あの頃、祖父母や両親に連れられてご参拝の子供さんも、70歳を超えたご年配です。核家族で、このような昔話が子供や孫に伝わらないのは、寂しい限りです。もう臨時バスを用意しても、バスや地下鉄を乗り継いで博多駅に行き、それからJRの電車に乗り、基山駅で降りて、それからの臨時バスに乗るだけの元気を持った方も少なくなりました。

ご祈祷は11時からですから、10時を過ぎると、それぞれの車で集まってこられ、ご祈祷のお加持が終わり、お食事が終われば、お札をいただいてお帰りになる。1時30分頃には、お寺は、お加勢の人だけになります。

これが、昨今の状態です。

子供の頃から比べれば、ご参拝の方は、比較にならないくらい多くなっておりますし、それなりに活気はありますが、すっかり、変わってしまいました。

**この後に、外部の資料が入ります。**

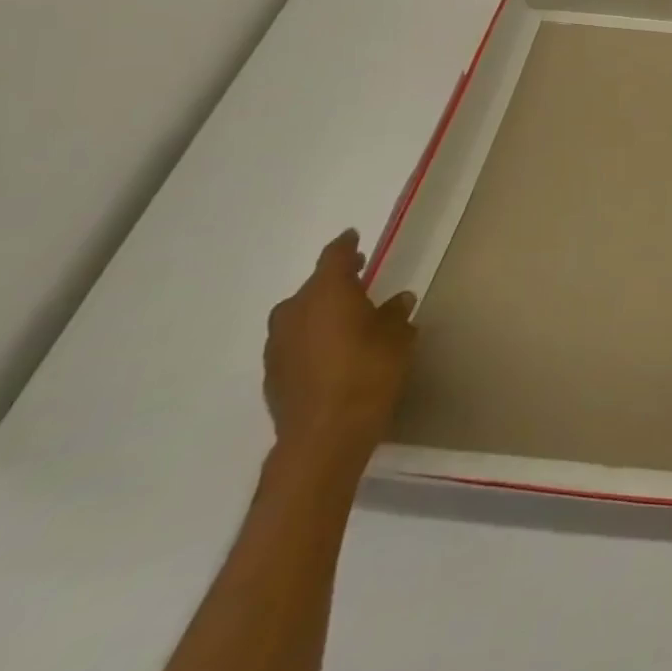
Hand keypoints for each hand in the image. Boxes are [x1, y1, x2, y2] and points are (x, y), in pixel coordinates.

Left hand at [264, 229, 416, 469]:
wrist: (325, 434)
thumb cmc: (369, 372)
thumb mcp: (398, 336)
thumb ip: (395, 313)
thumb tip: (396, 300)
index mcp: (327, 293)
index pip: (334, 257)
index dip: (345, 245)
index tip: (353, 236)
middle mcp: (295, 311)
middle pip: (314, 286)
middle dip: (335, 280)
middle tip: (359, 276)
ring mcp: (278, 344)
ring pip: (300, 314)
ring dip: (321, 310)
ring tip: (347, 316)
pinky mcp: (273, 373)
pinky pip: (295, 341)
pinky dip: (312, 336)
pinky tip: (331, 349)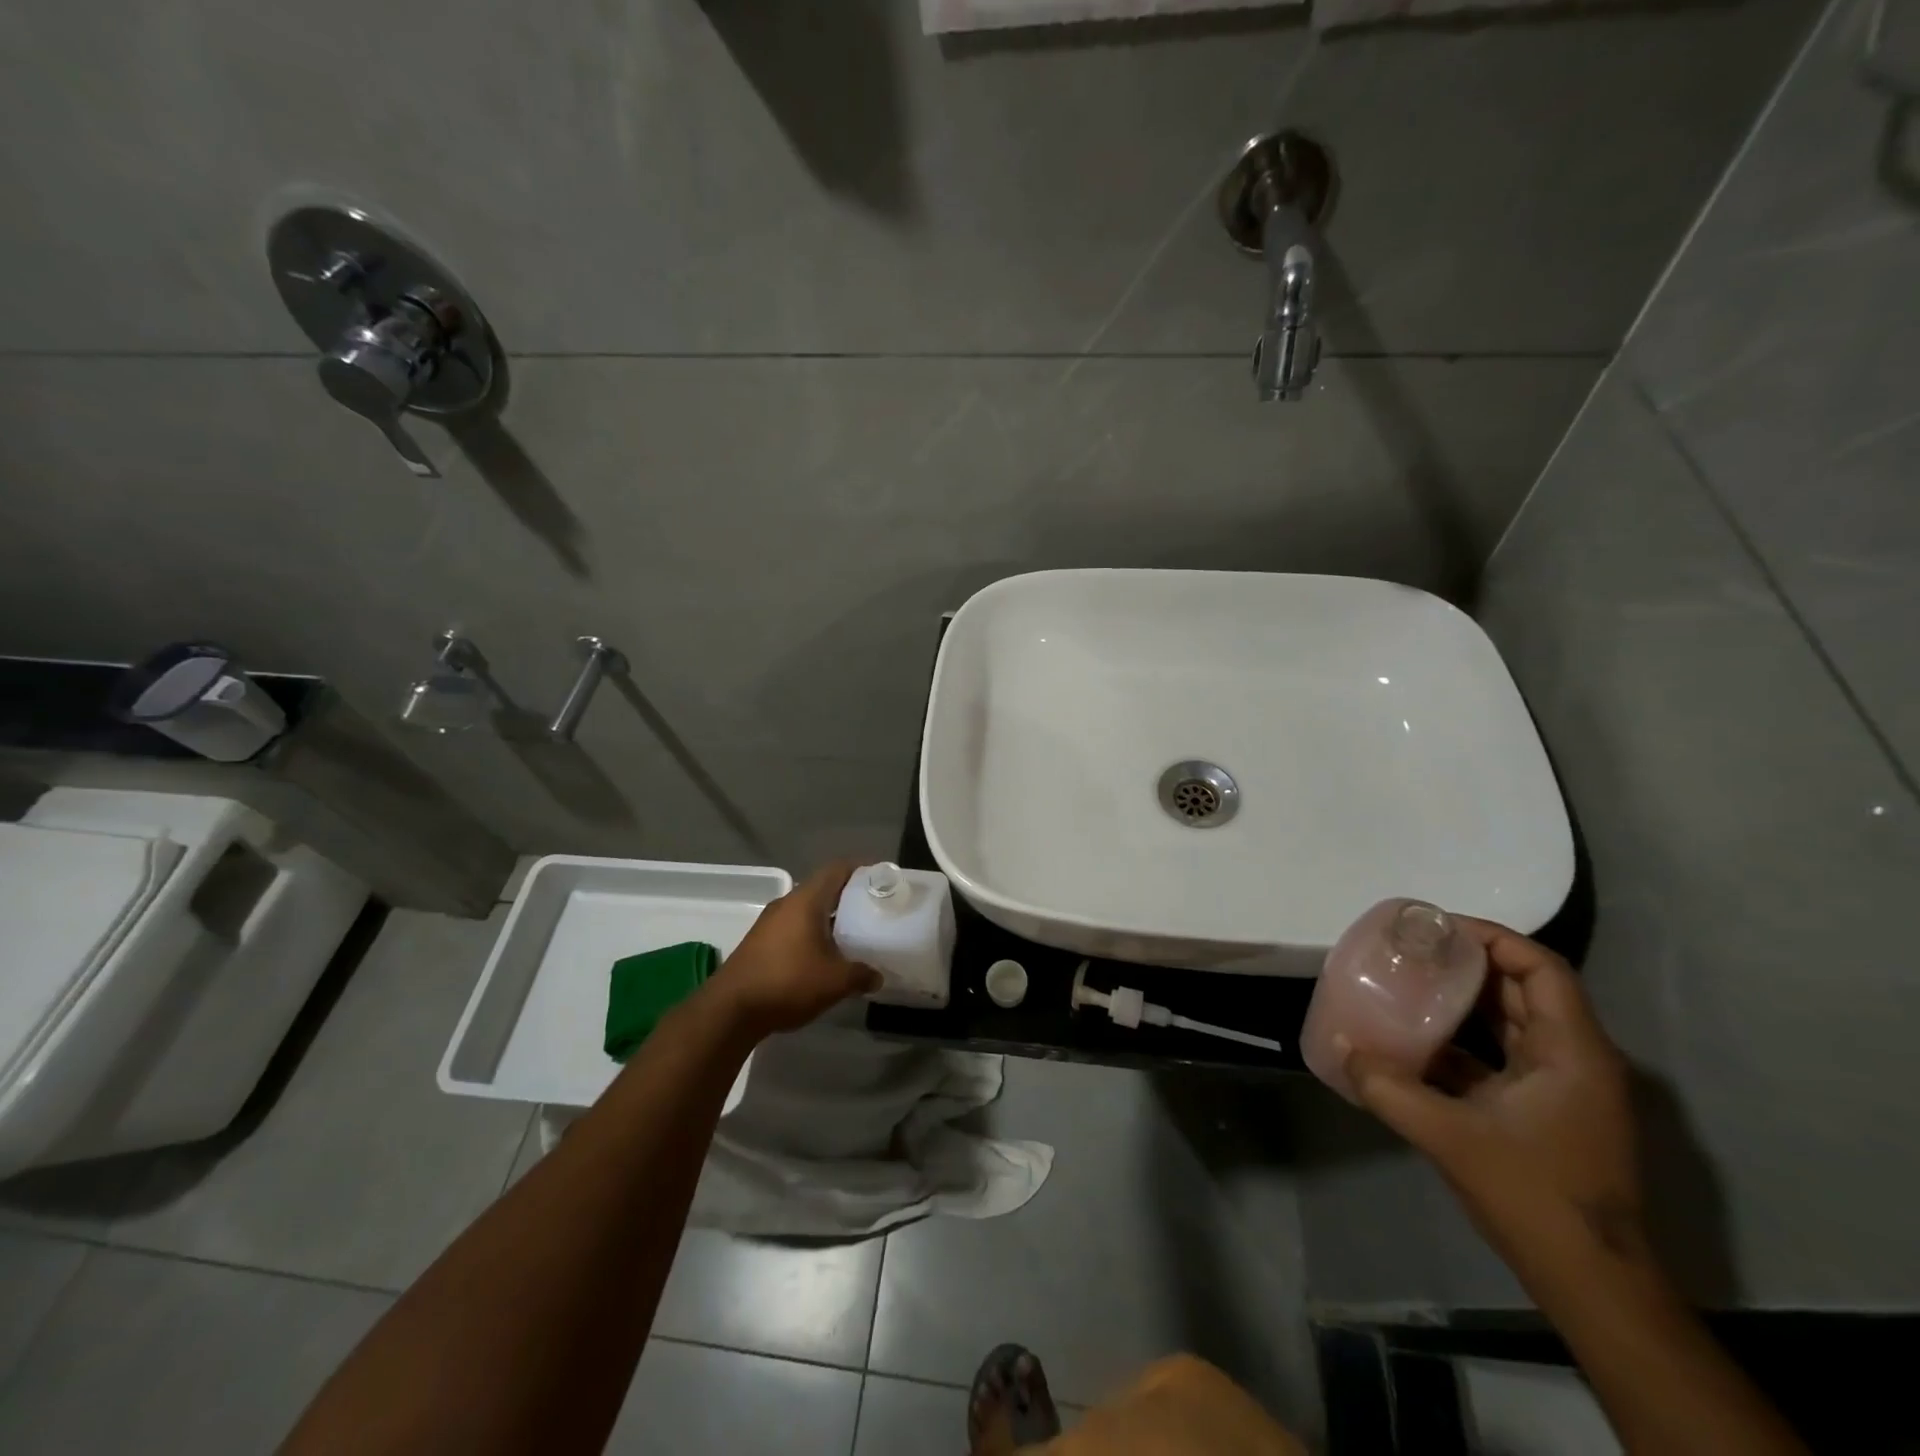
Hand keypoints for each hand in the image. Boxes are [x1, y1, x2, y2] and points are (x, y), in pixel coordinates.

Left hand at [705, 861, 881, 1039]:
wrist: (730, 1010)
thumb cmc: (787, 982)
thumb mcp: (835, 981)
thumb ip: (861, 975)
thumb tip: (878, 977)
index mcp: (806, 900)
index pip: (837, 869)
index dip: (861, 869)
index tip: (881, 880)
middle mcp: (787, 903)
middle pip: (823, 888)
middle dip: (849, 897)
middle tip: (873, 910)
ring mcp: (770, 923)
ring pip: (807, 910)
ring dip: (830, 918)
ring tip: (854, 935)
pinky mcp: (760, 942)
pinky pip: (794, 927)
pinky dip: (813, 933)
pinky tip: (825, 956)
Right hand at [1342, 920, 1647, 1282]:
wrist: (1590, 1281)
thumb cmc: (1533, 1195)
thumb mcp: (1449, 1136)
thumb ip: (1389, 1088)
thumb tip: (1342, 1047)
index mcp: (1571, 1051)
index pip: (1541, 968)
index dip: (1493, 938)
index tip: (1438, 929)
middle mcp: (1574, 1059)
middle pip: (1524, 988)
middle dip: (1470, 962)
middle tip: (1413, 949)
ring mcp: (1562, 1087)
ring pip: (1513, 1021)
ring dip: (1465, 1000)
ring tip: (1410, 982)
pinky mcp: (1544, 1111)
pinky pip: (1502, 1055)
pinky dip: (1464, 1040)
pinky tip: (1417, 1041)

以前は、宗派にかかわりなく、また、仏教徒ということでもなく、天理教の方でもPLの方でも、大興善寺へはフランクに出入りなさっておりました。それが、何かしら、この頃、ぎこちなくなっている気配を感じます。

日本では、神棚があり仏壇があり、神仏習合が習わしでしたし、地域のお祭は、たいていお宮さんの行事の延長であります。

今回の、私の戸津説法にしましても、太宰府天満宮さんの呼びかけで「太宰府ガイドの会」の皆さんに、大勢聴聞を賜りましたし、九州49院薬師霊場会や九州33観音霊場会から、他宗派のご寺院や教団のご支援も賜りました。

それぞれの信仰を認め、敬意をはらい、ともに繁栄をすることを目指して、切磋琢磨して向上をめざすことこそ大切だと思います。

「他所にはお参りするな」とか「祈願は無意味だ」とか、奈良平安鎌倉時代からずっと継承された日本の精神文化を無視した、無神論にも通じる言動を聞くにつれ、私たちは、日常の教化活動にもっと力を注がねばならないとの思いにもかられております。



随分、回りくどいお話になりましたが、10月1日 息災護摩祈祷は、11時と14時の2回、勤修します。ご祈祷の前には、10分から15分程度、住職がお話を致します。

参拝に予約は不要です。どなたもご参拝ください。